-- Opening Marker --

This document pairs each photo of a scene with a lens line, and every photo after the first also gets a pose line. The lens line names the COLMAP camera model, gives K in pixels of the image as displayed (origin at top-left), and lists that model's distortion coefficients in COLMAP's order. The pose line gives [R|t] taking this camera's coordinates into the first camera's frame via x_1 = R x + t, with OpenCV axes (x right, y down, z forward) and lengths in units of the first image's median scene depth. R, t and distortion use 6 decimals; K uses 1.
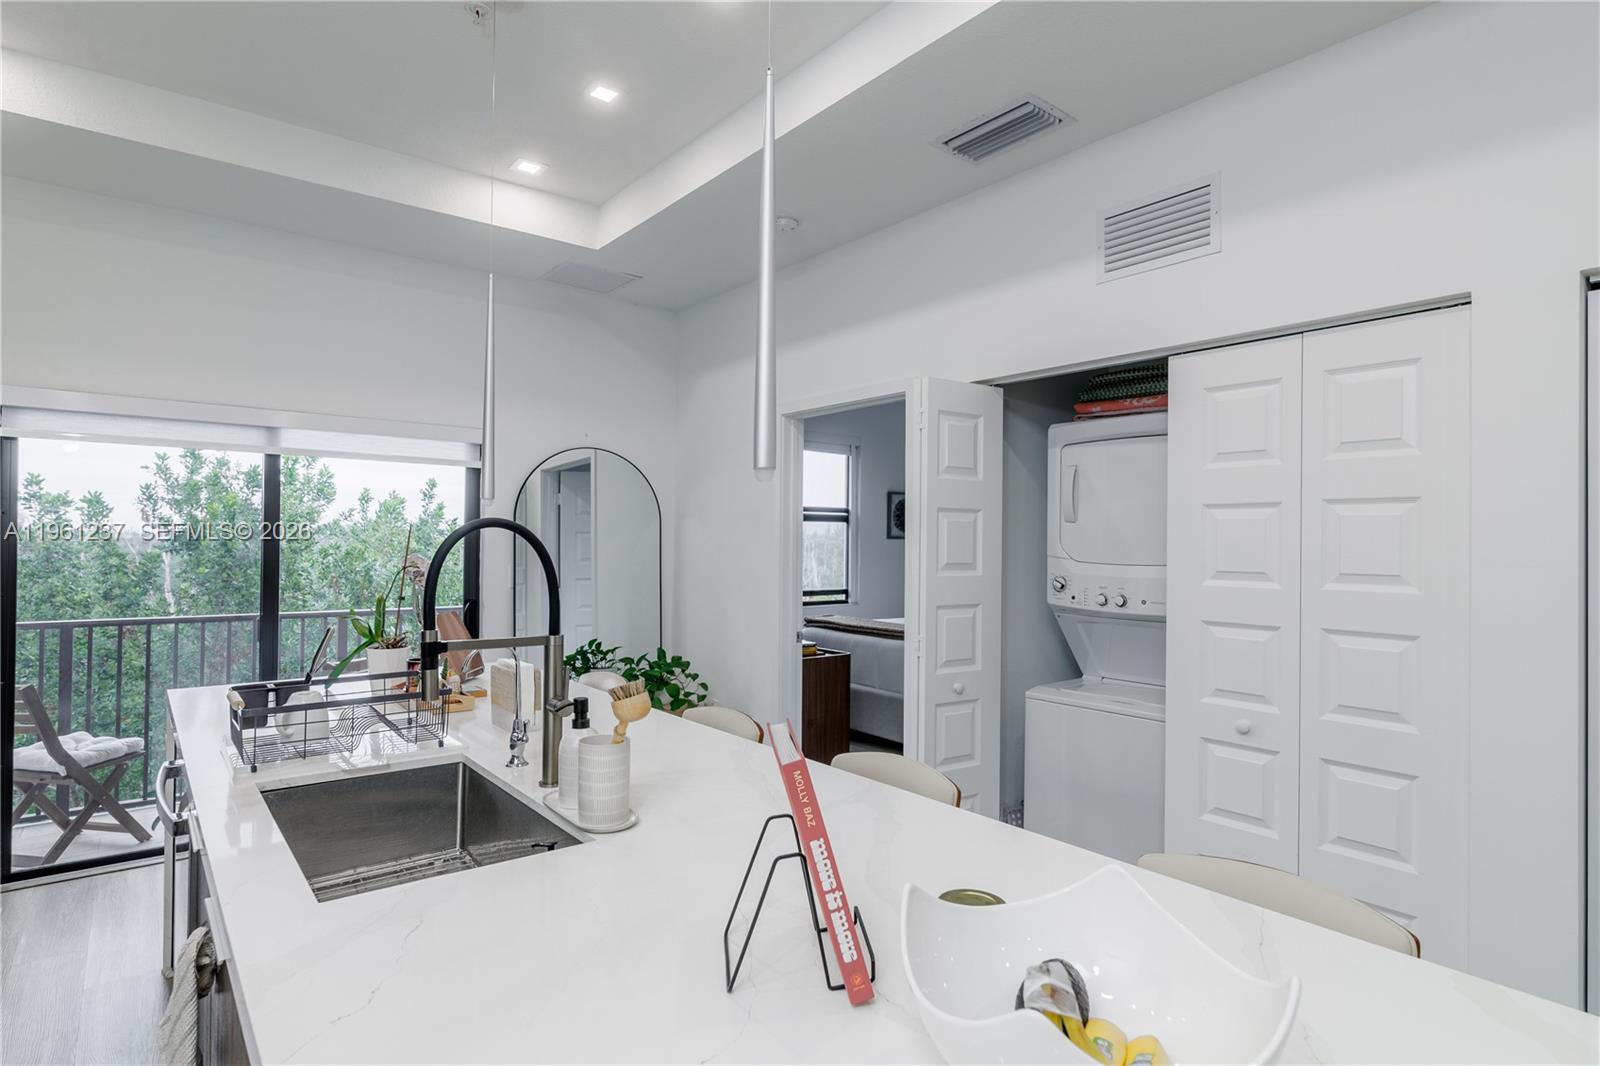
lens RADIAL K [[826.7, 0, 792.6], [0, 826.7, 532.4], [0, 0, 1]] dist [0.000803, -0.003555]
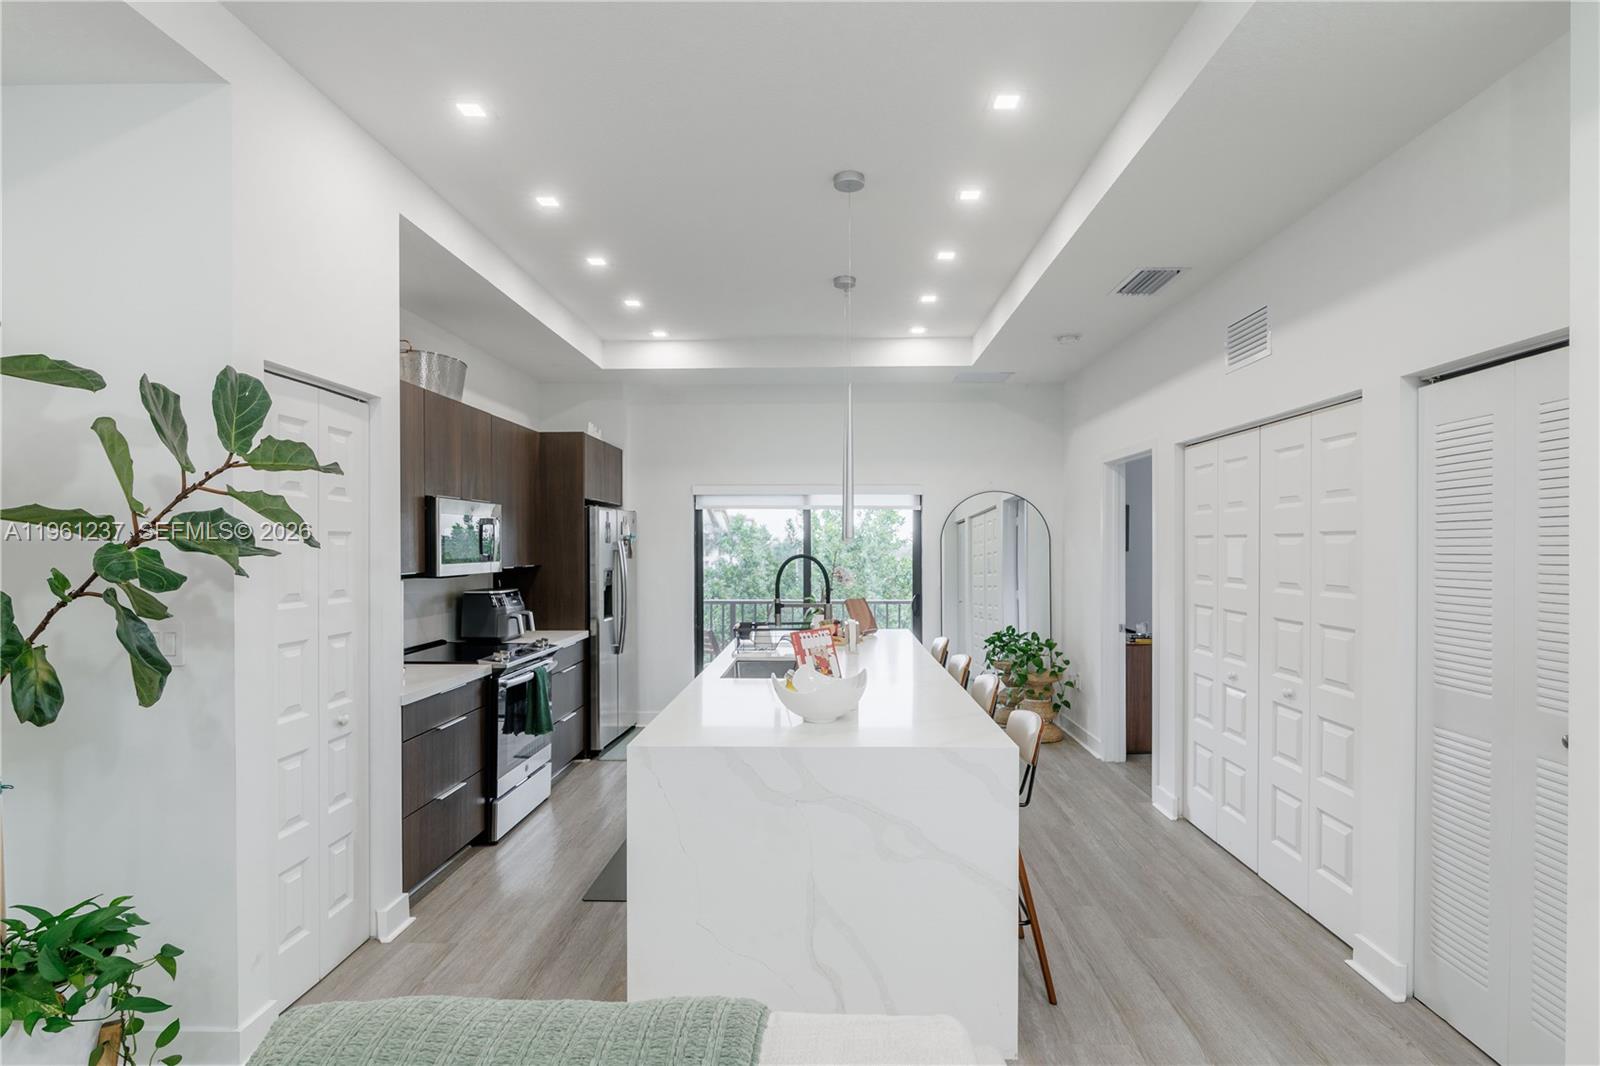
lens RADIAL K [[826.7, 0, 826.7], [0, 826.7, 555.3], [0, 0, 1]] dist [0.000803, -0.003555]
pose [[0.779037, -0.003957, -0.626966, 0.633565], [0.016965, 0.999747, 0.014770, -0.025550], [0.626749, -0.022143, 0.778907, -0.447464]]
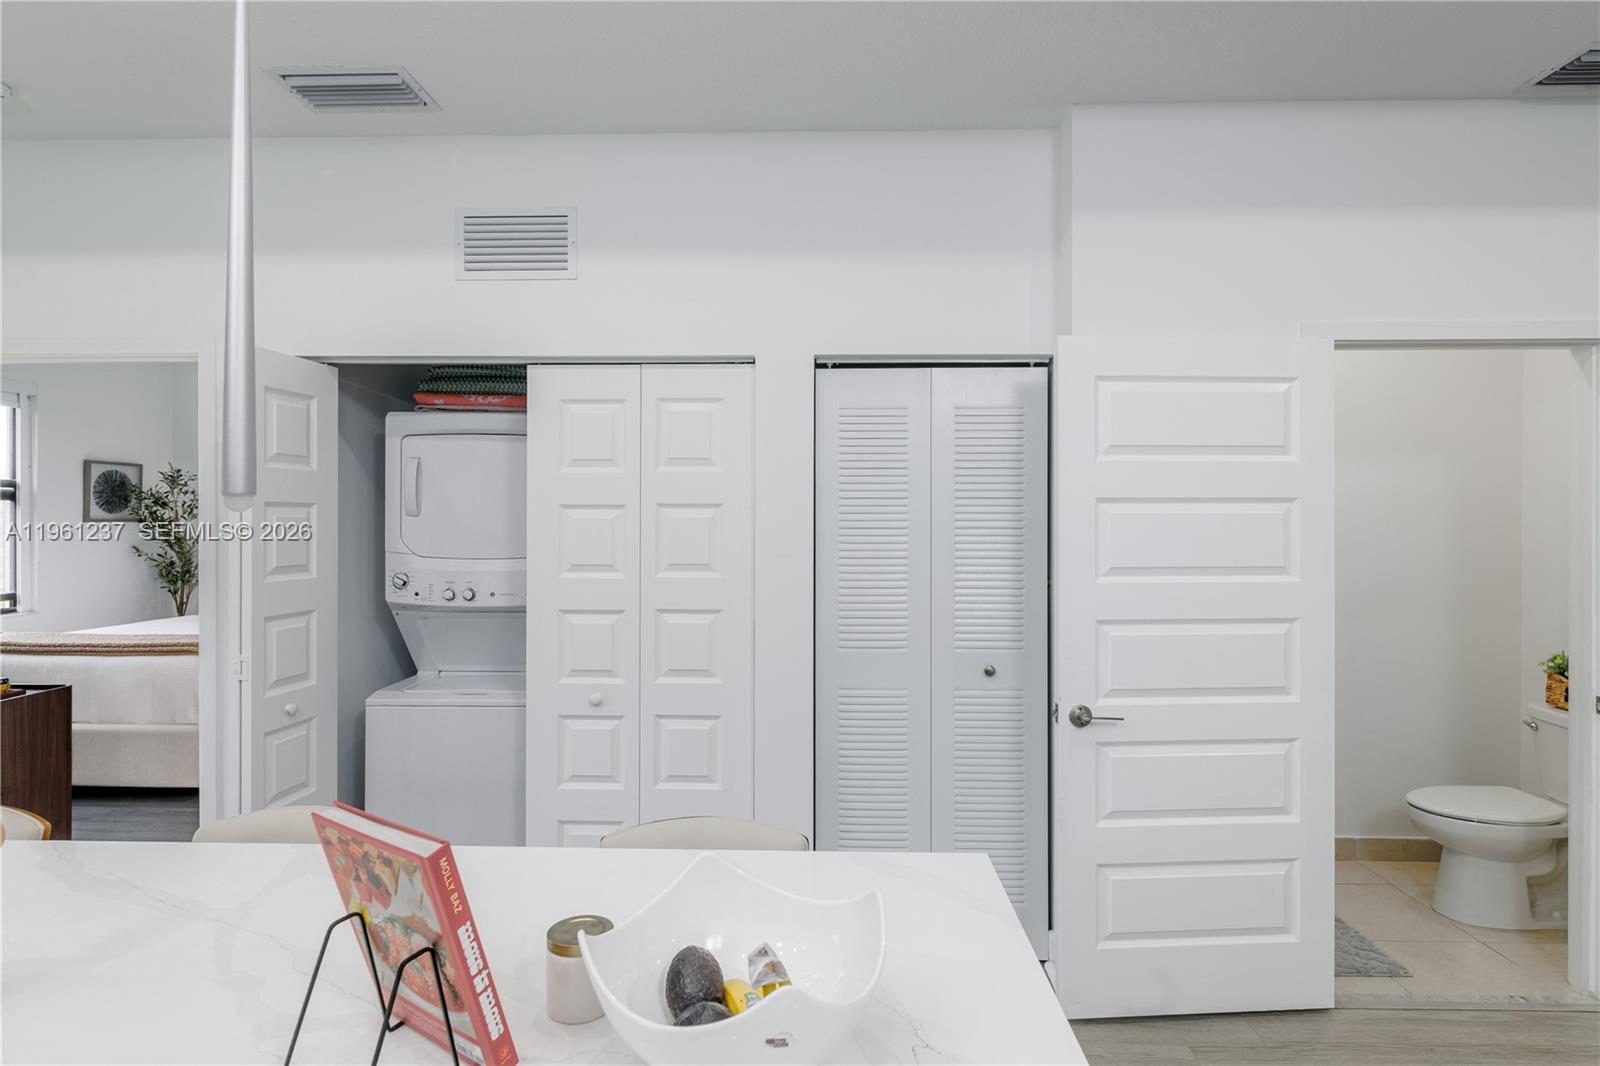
lens RADIAL K [[826.7, 0, 804.3], [0, 826.7, 521.1], [0, 0, 1]] dist [0.000803, -0.003555]
pose [[0.649095, -0.009053, 0.760653, -0.107977], [-0.003991, 0.999875, 0.015305, -0.024765], [-0.760697, -0.012970, 0.648978, 0.028749]]
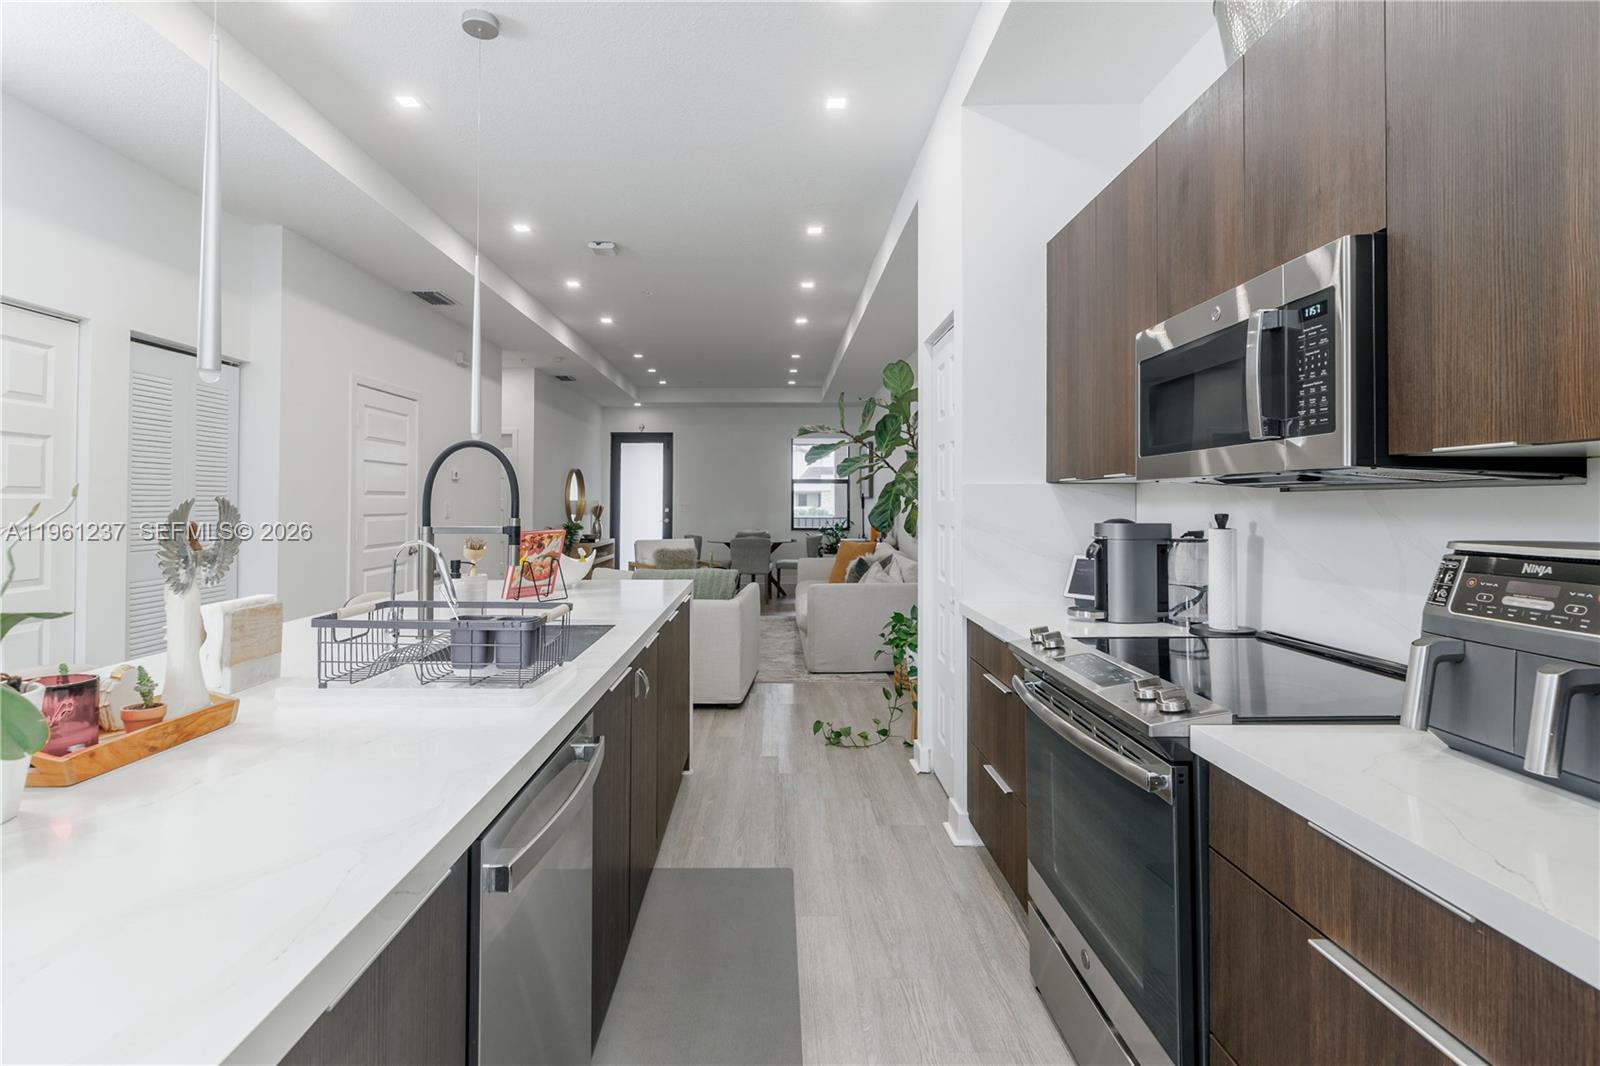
lens RADIAL K [[785.2, 0, 774.7], [0, 785.2, 494.0], [0, 0, 1]] dist [0.007081, -0.000502]
pose [[-0.784835, -0.005125, 0.619684, -0.822199], [-0.018539, 0.999712, -0.015212, 0.043578], [-0.619428, -0.023428, -0.784704, 0.888692]]
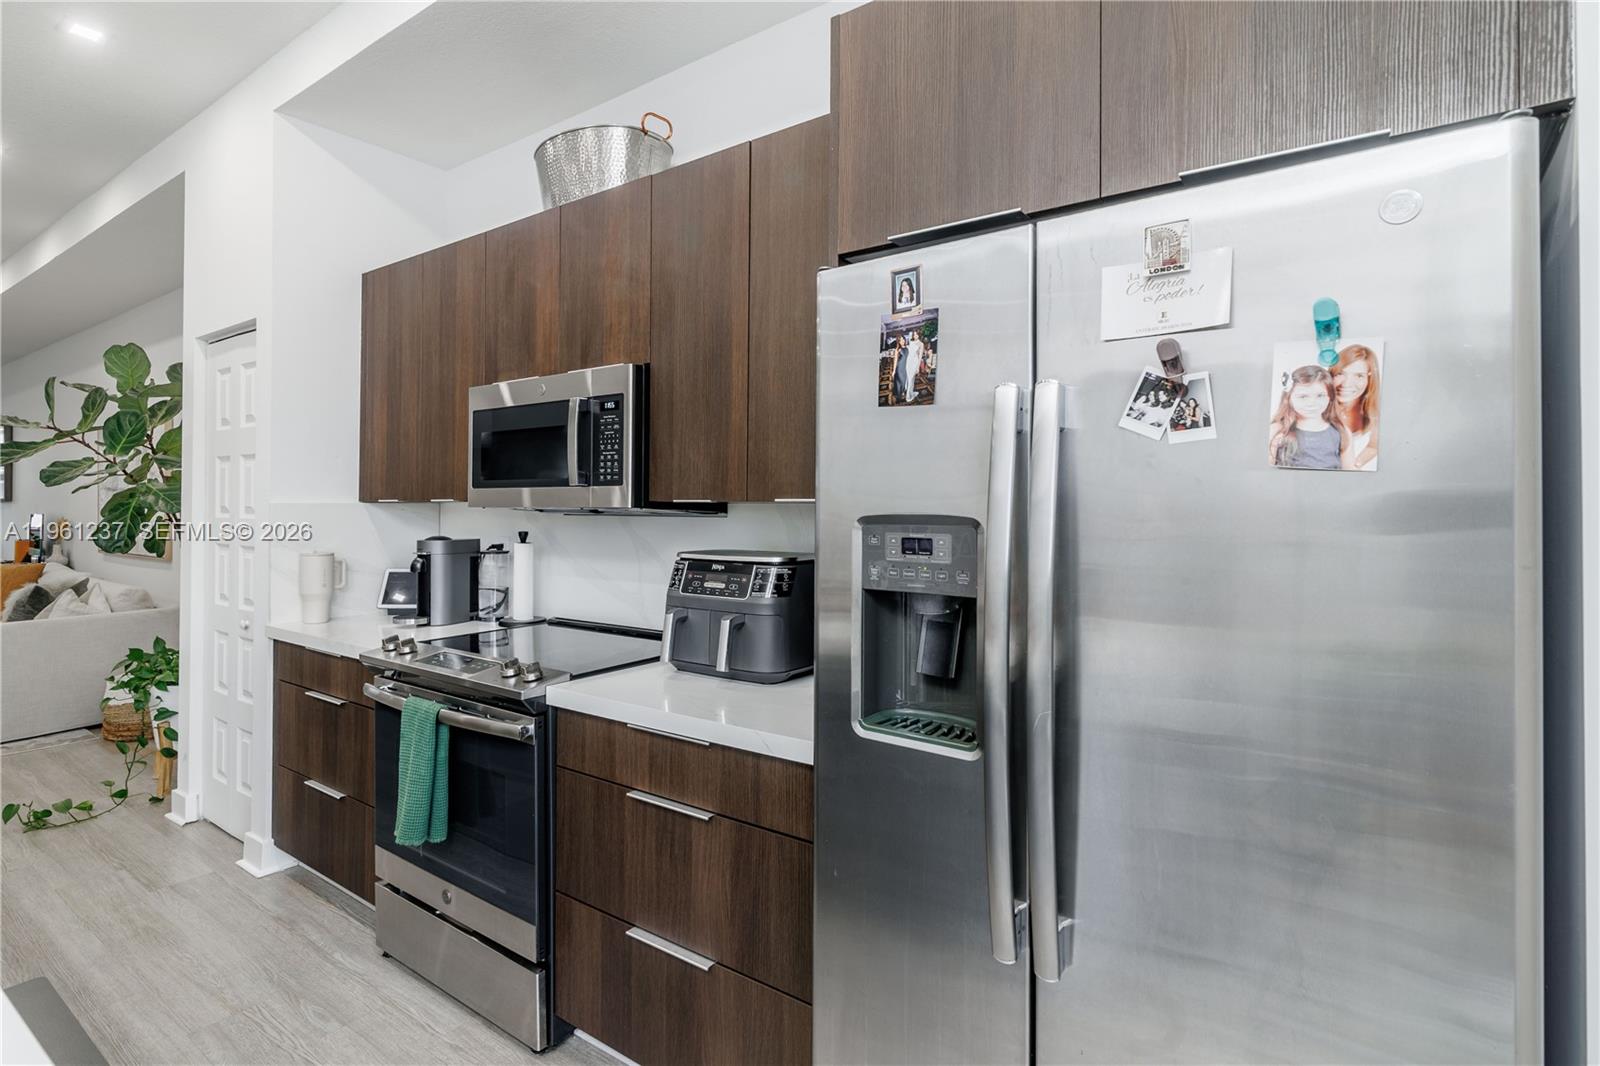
lens RADIAL K [[785.2, 0, 807.5], [0, 785.2, 498.8], [0, 0, 1]] dist [0.007081, -0.000502]
pose [[-0.958800, -0.020146, -0.283366, -0.756552], [-0.013334, 0.999574, -0.025946, 0.024546], [0.283768, -0.021098, -0.958661, 1.058264]]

-- Closing Marker --

EXERCISE INSTRUCTIONS: Rewrite all of the rows above with "photo" replaced by "image" and nothing else changed, omitting the pictures.

ANSWER AREA:
This document pairs each image of a scene with a lens line, and every image after the first also gets a pose line. The lens line names the COLMAP camera model, gives K in pixels of the image as displayed (origin at top-left), and lists that model's distortion coefficients in COLMAP's order. The pose line gives [R|t] taking this camera's coordinates into the first camera's frame via x_1 = R x + t, with OpenCV axes (x right, y down, z forward) and lengths in units of the first image's median scene depth. R, t and distortion use 6 decimals; K uses 1.
lens RADIAL K [[826.7, 0, 792.6], [0, 826.7, 532.4], [0, 0, 1]] dist [0.000803, -0.003555]
lens RADIAL K [[826.7, 0, 826.7], [0, 826.7, 555.3], [0, 0, 1]] dist [0.000803, -0.003555]
pose [[0.779037, -0.003957, -0.626966, 0.633565], [0.016965, 0.999747, 0.014770, -0.025550], [0.626749, -0.022143, 0.778907, -0.447464]]
lens RADIAL K [[826.7, 0, 804.3], [0, 826.7, 521.1], [0, 0, 1]] dist [0.000803, -0.003555]
pose [[0.649095, -0.009053, 0.760653, -0.107977], [-0.003991, 0.999875, 0.015305, -0.024765], [-0.760697, -0.012970, 0.648978, 0.028749]]
lens RADIAL K [[785.2, 0, 774.7], [0, 785.2, 494.0], [0, 0, 1]] dist [0.007081, -0.000502]
pose [[-0.784835, -0.005125, 0.619684, -0.822199], [-0.018539, 0.999712, -0.015212, 0.043578], [-0.619428, -0.023428, -0.784704, 0.888692]]
lens RADIAL K [[785.2, 0, 807.5], [0, 785.2, 498.8], [0, 0, 1]] dist [0.007081, -0.000502]
pose [[-0.958800, -0.020146, -0.283366, -0.756552], [-0.013334, 0.999574, -0.025946, 0.024546], [0.283768, -0.021098, -0.958661, 1.058264]]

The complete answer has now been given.